6.5 - Feature interpretation

Variable importance for regularized models provides a similar interpretation as in linear (or logistic) regression. Importance is determined by magnitude of the standardized coefficients.

vip(cv_glmnet, num_features = 20, geom = 'point') + 
     theme_minimal()
Top 20 most important variables for the optimal regularized regression model.

Figure 6.3: Top 20 most important variables for the optimal regularized regression model.

Similar to linear and logistic regression, the relationship between the features and response is monotonic linear. However, since we modeled our response with a log transformation, the estimated relationships will still be monotonic but non-linear on the original response scale.

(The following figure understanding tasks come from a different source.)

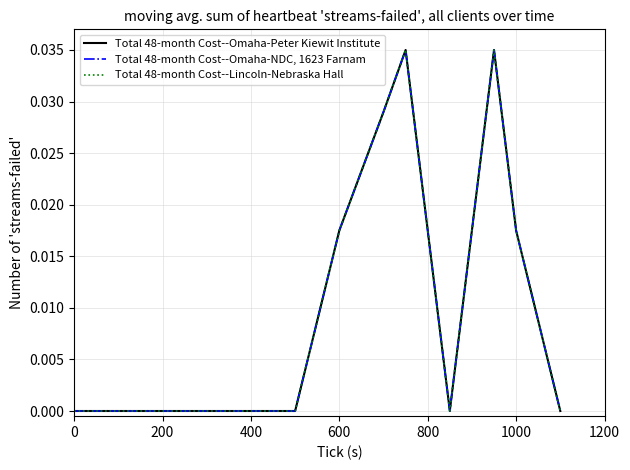

Is this an area chart (filled region under the line)?

No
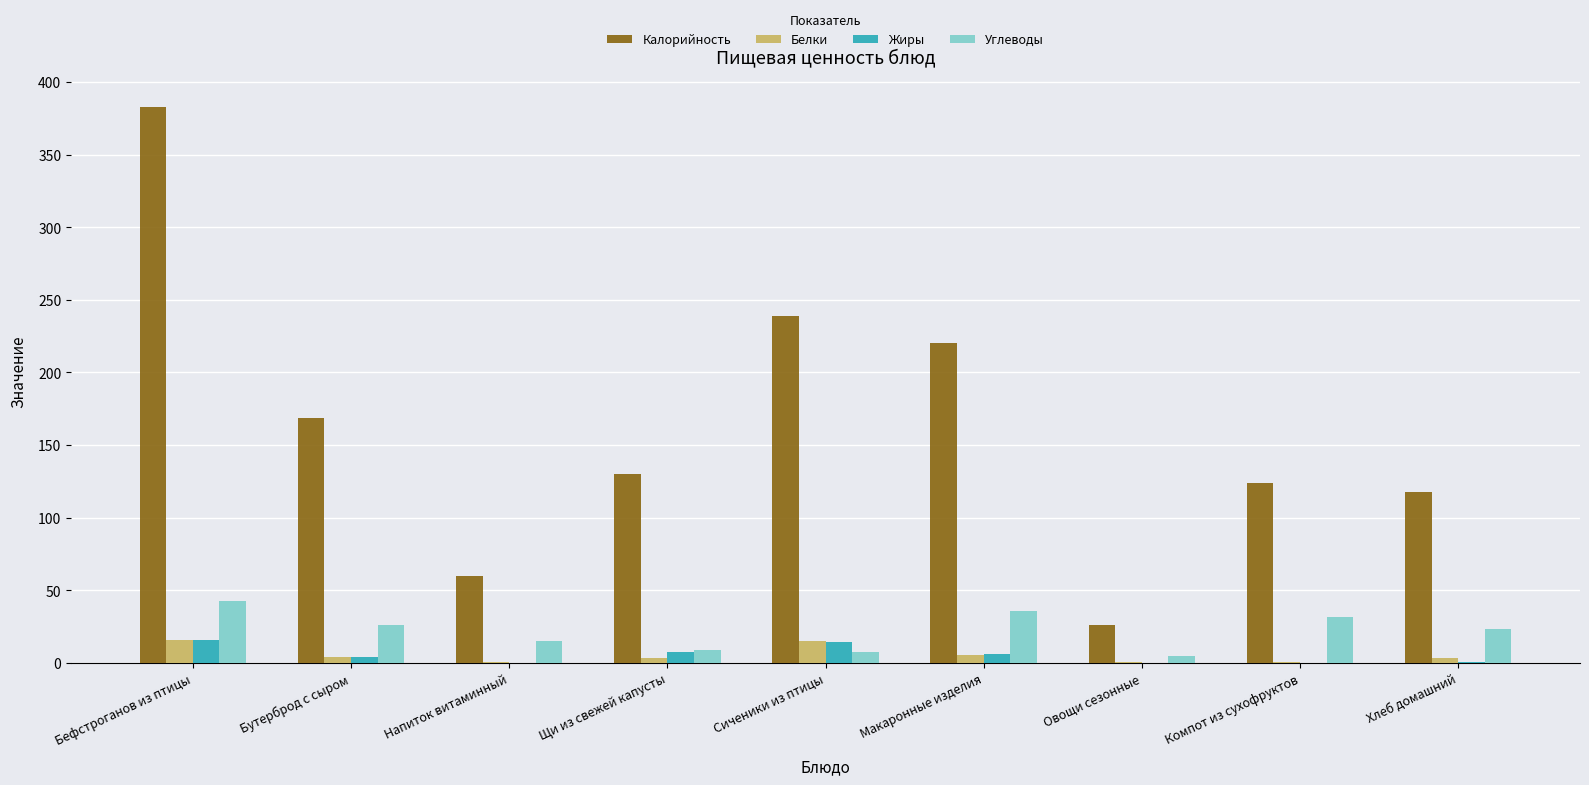

What is the sum of the Белки values at Бутерброд с сыром and Щи из свежей капусты?

7.2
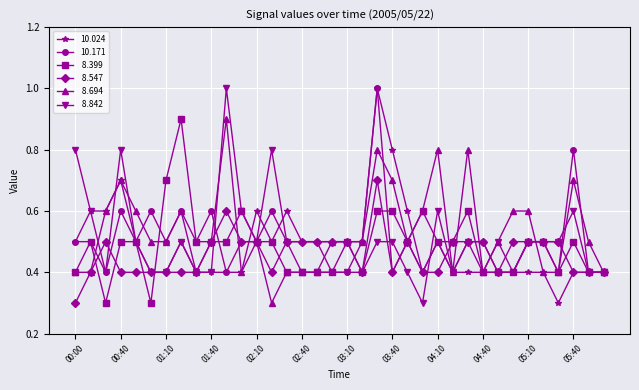

What is the greatest value displayed?

1.0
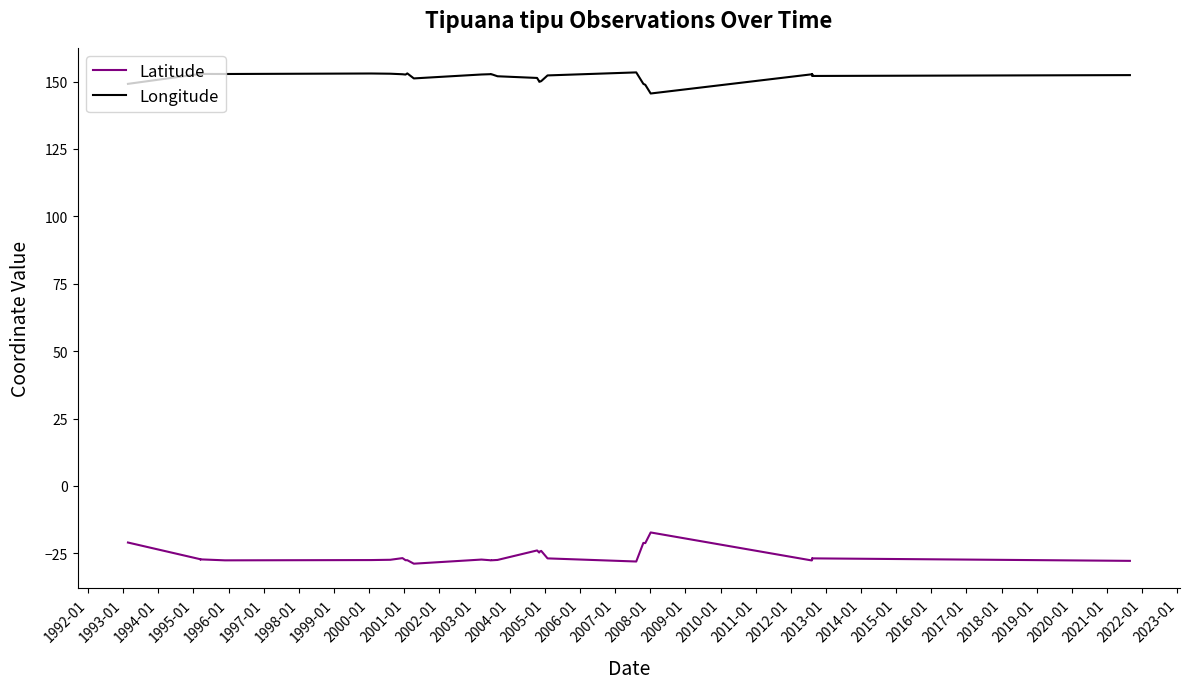

How many data points in Latitude are less than -27?

18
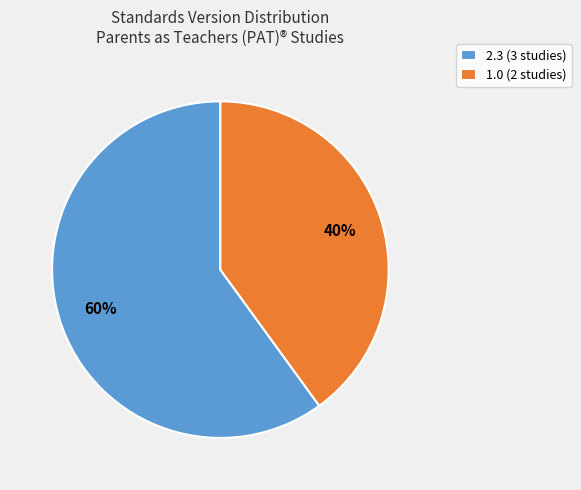

Does any single category account for the majority?

Yes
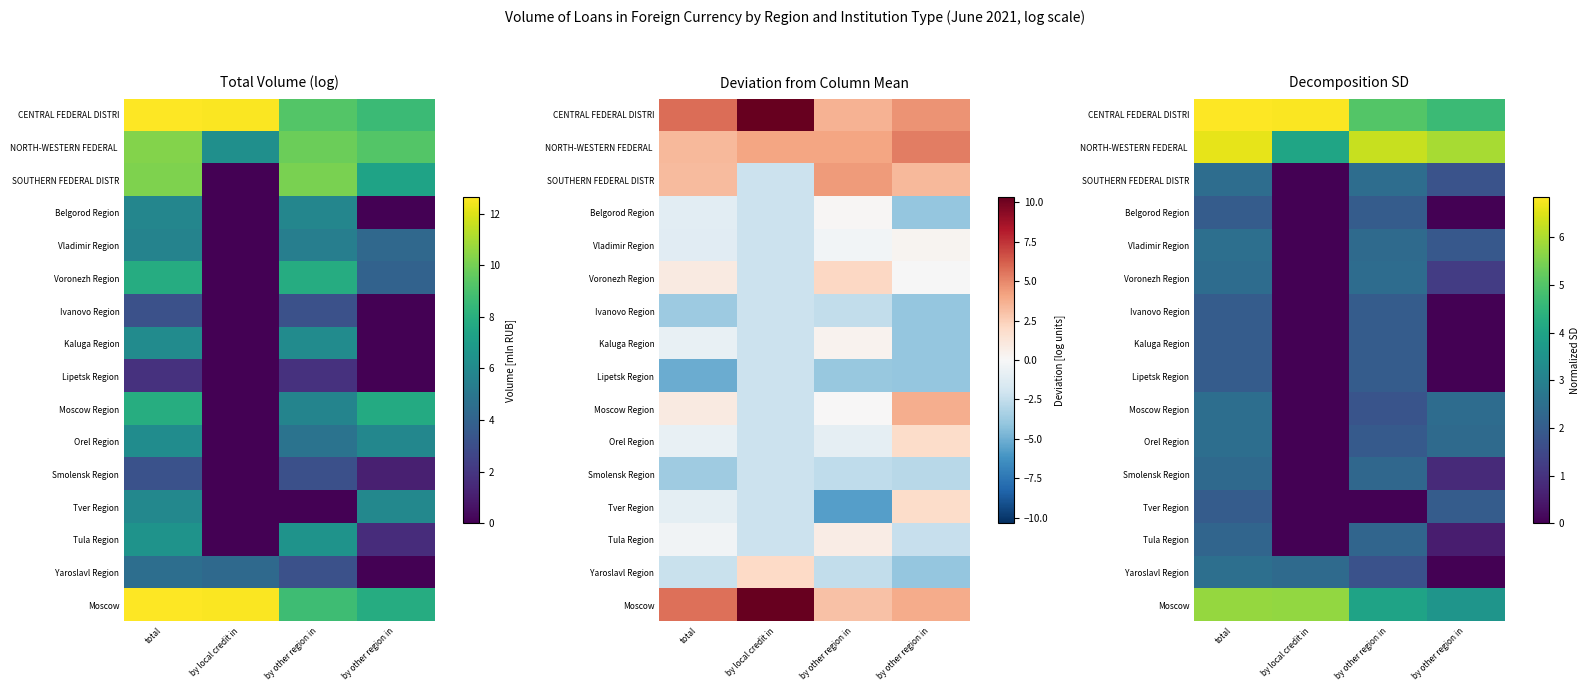

The value of Ivanovo Region at by other region in is -0.9. True or false?

False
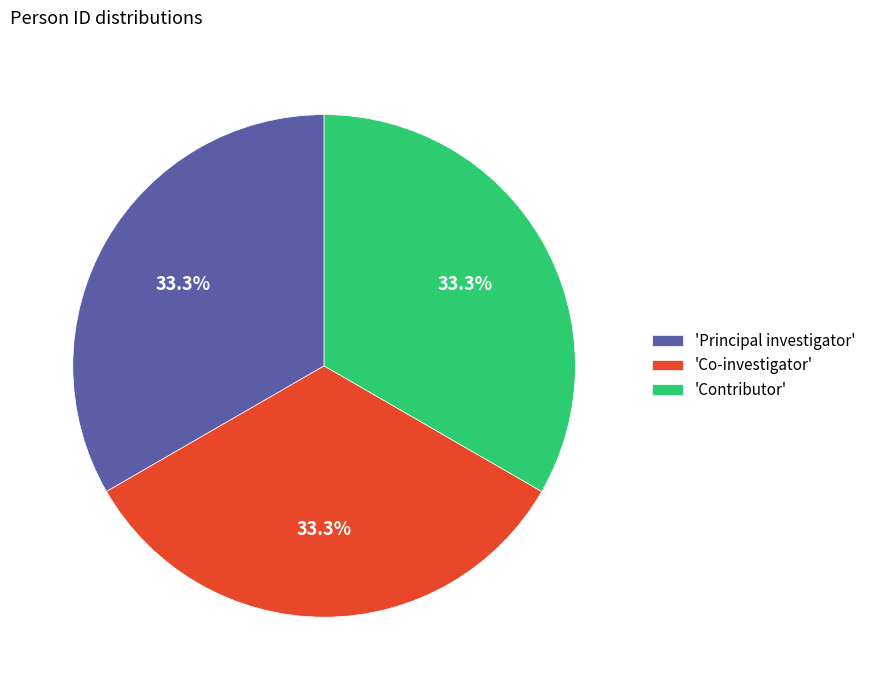

What portion of the pie excludes 'Contributor'?

66.7%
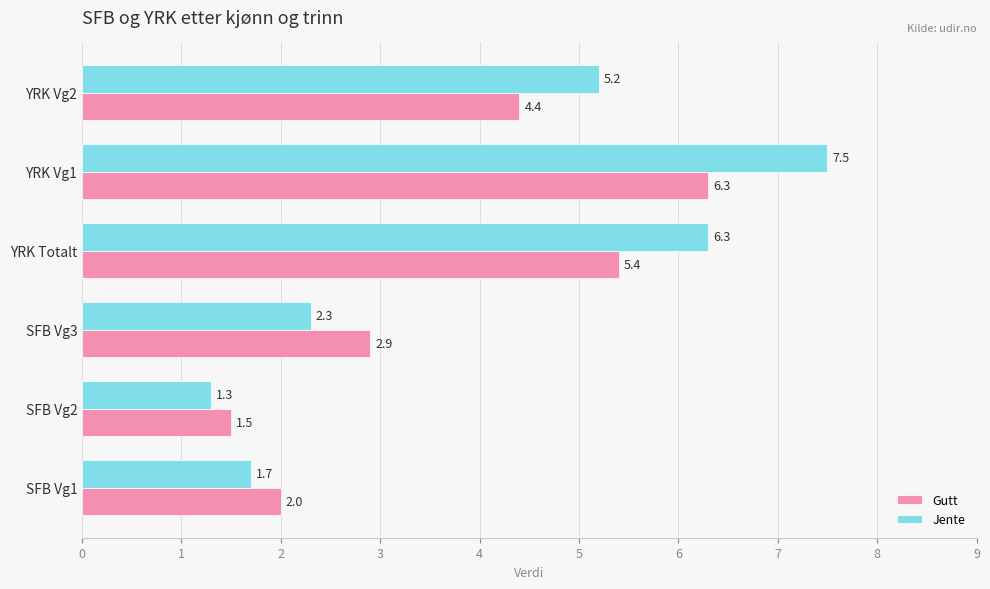

Where is Jente nearest to the value 4?

YRK Vg2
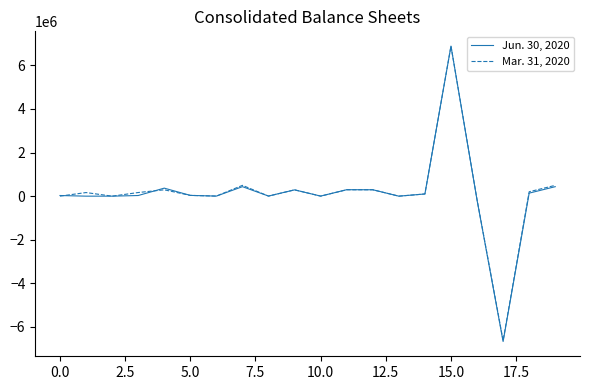

List the series in order of their overall mean, highest first.

Mar. 31, 2020, Jun. 30, 2020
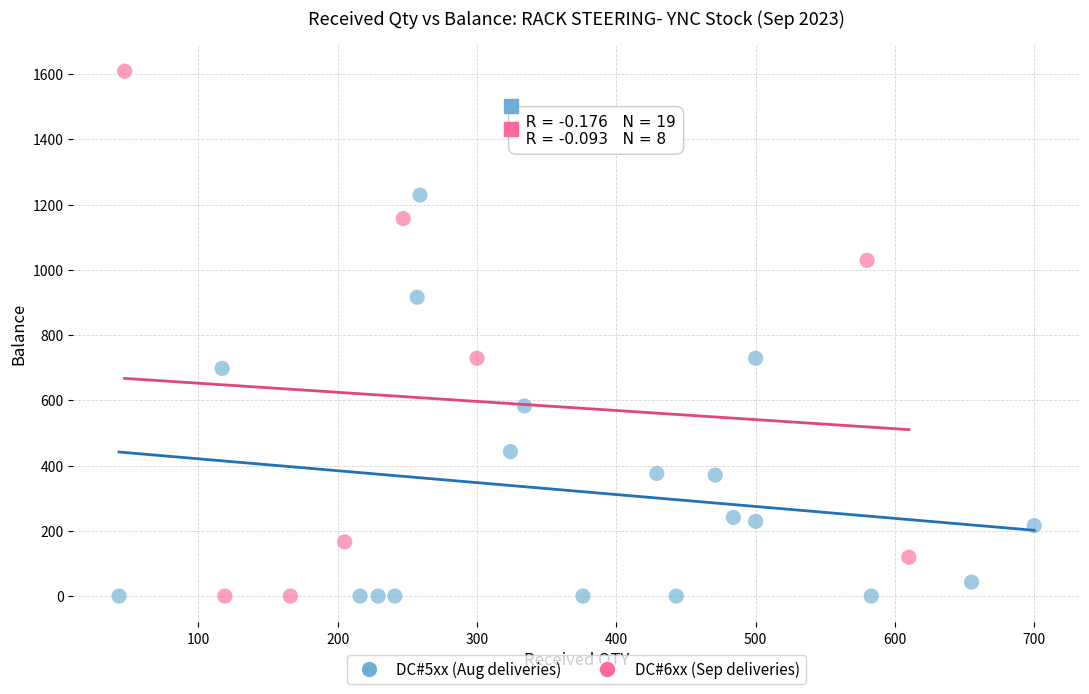

Which series reaches the maximum Y coordinate?

DC#6xx (Sep deliveries)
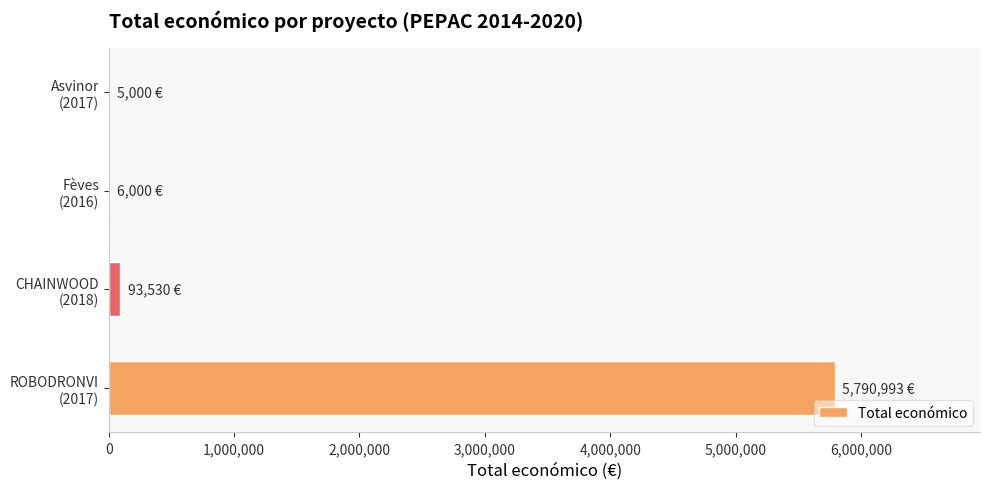

What is the sum of all values?

5895523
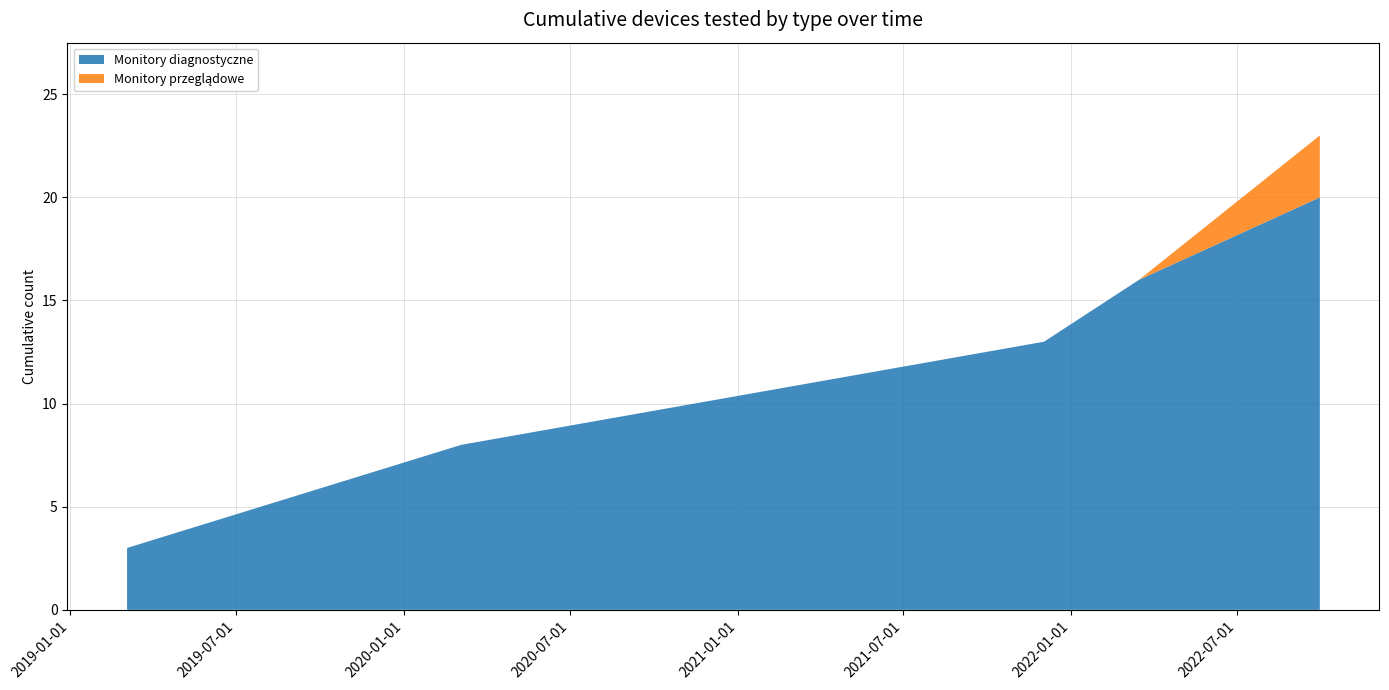

What is the difference between the maximum and minimum values in the Monitory diagnostyczne series?

17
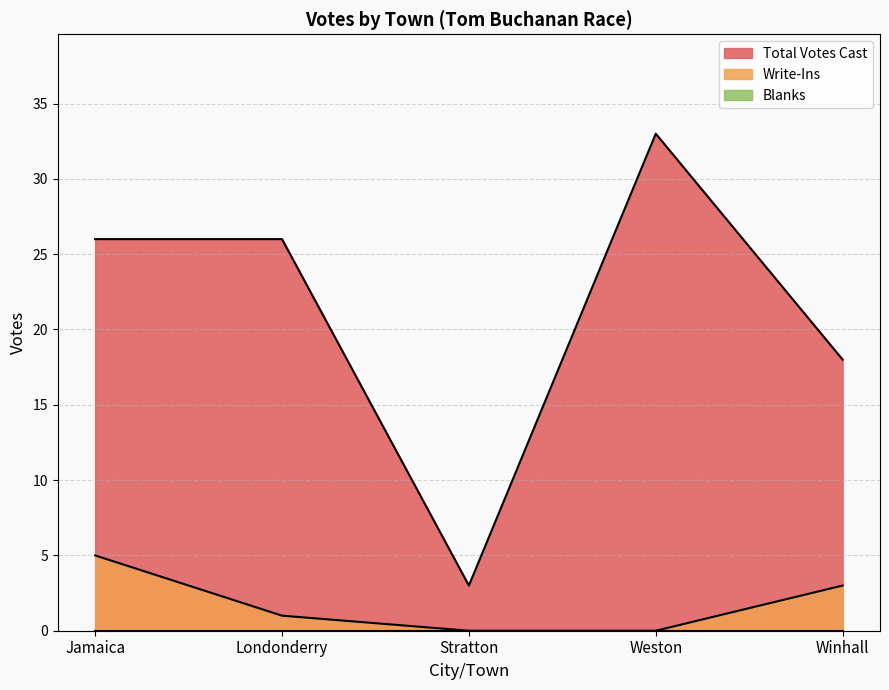

Which series has the widest spread of values?

Total Votes Cast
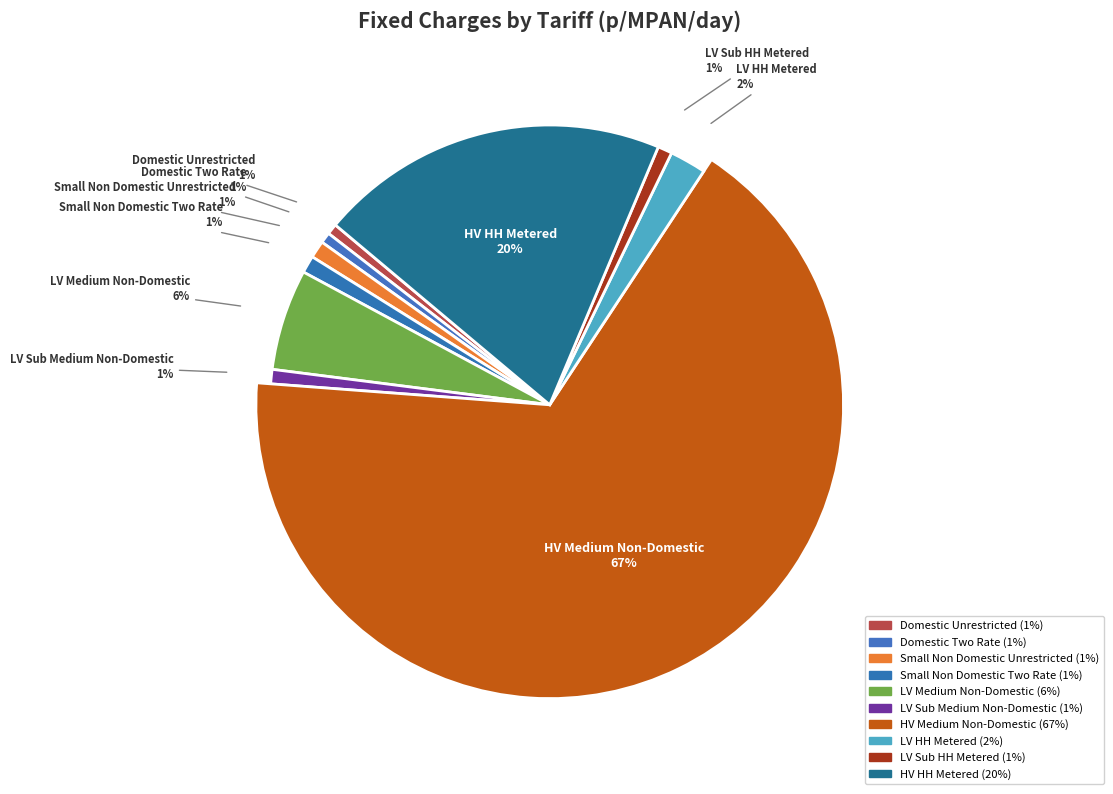

Rank the categories by value from lowest to highest.

Domestic Unrestricted, Domestic Two Rate, LV Sub Medium Non-Domestic, LV Sub HH Metered, Small Non Domestic Unrestricted, Small Non Domestic Two Rate, LV HH Metered, LV Medium Non-Domestic, HV HH Metered, HV Medium Non-Domestic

theme_set(theme_minimal())

p1 <- pdp::partial(cv_glmnet, pred.var = "Gr_Liv_Area", grid.resolution = 20) %>%
  mutate(yhat = exp(yhat)) %>%
  ggplot(aes(Gr_Liv_Area, yhat)) +
  geom_line() +
  scale_y_continuous(limits = c(0, 300000), labels = scales::dollar)

p2 <- pdp::partial(cv_glmnet, pred.var = "Overall_QualExcellent") %>%
  mutate(
    yhat = exp(yhat),
    Overall_QualExcellent = factor(Overall_QualExcellent)
    ) %>%
  ggplot(aes(Overall_QualExcellent, yhat)) +
  geom_boxplot() +
  scale_y_continuous(limits = c(0, 300000), labels = scales::dollar)

p3 <- pdp::partial(cv_glmnet, pred.var = "First_Flr_SF", grid.resolution = 20) %>%
  mutate(yhat = exp(yhat)) %>%
  ggplot(aes(First_Flr_SF, yhat)) +
  geom_line() +
  scale_y_continuous(limits = c(0, 300000), labels = scales::dollar)

p4 <- pdp::partial(cv_glmnet, pred.var = "Garage_Cars") %>%
  mutate(yhat = exp(yhat)) %>%
  ggplot(aes(Garage_Cars, yhat)) +
  geom_line() +
  scale_y_continuous(limits = c(0, 300000), labels = scales::dollar)

gridExtra::grid.arrange(p1, p2, p3, p4, nrow = 2)
Partial dependence plots for the first four most important variables.

Figure 6.4: Partial dependence plots for the first four most important variables.

However, not that one of the top 20 most influential variables is Overall_QualPoor.

When a home has an overall quality rating of poor we see that the average predicted sales price decreases versus when it has some other overall quality rating.

Consequently, its important to not only look at the variable importance ranking, but also observe the positive or negative nature of the relationship.

pdp::partial(cv_glmnet, pred.var = "Overall_QualPoor") %>%
  mutate(
    yhat = exp(yhat),
    Overall_QualPoor = factor(Overall_QualPoor)
    ) %>%
  ggplot(aes(Overall_QualPoor, yhat)) +
  geom_boxplot() +
  scale_y_continuous(limits = c(0, 300000), labels = scales::dollar) + 
     theme_minimal()
Partial dependence plot for when overall quality of a home is (1) versus is not poor (0).

Figure 6.5: Partial dependence plot for when overall quality of a home is (1) versus is not poor (0).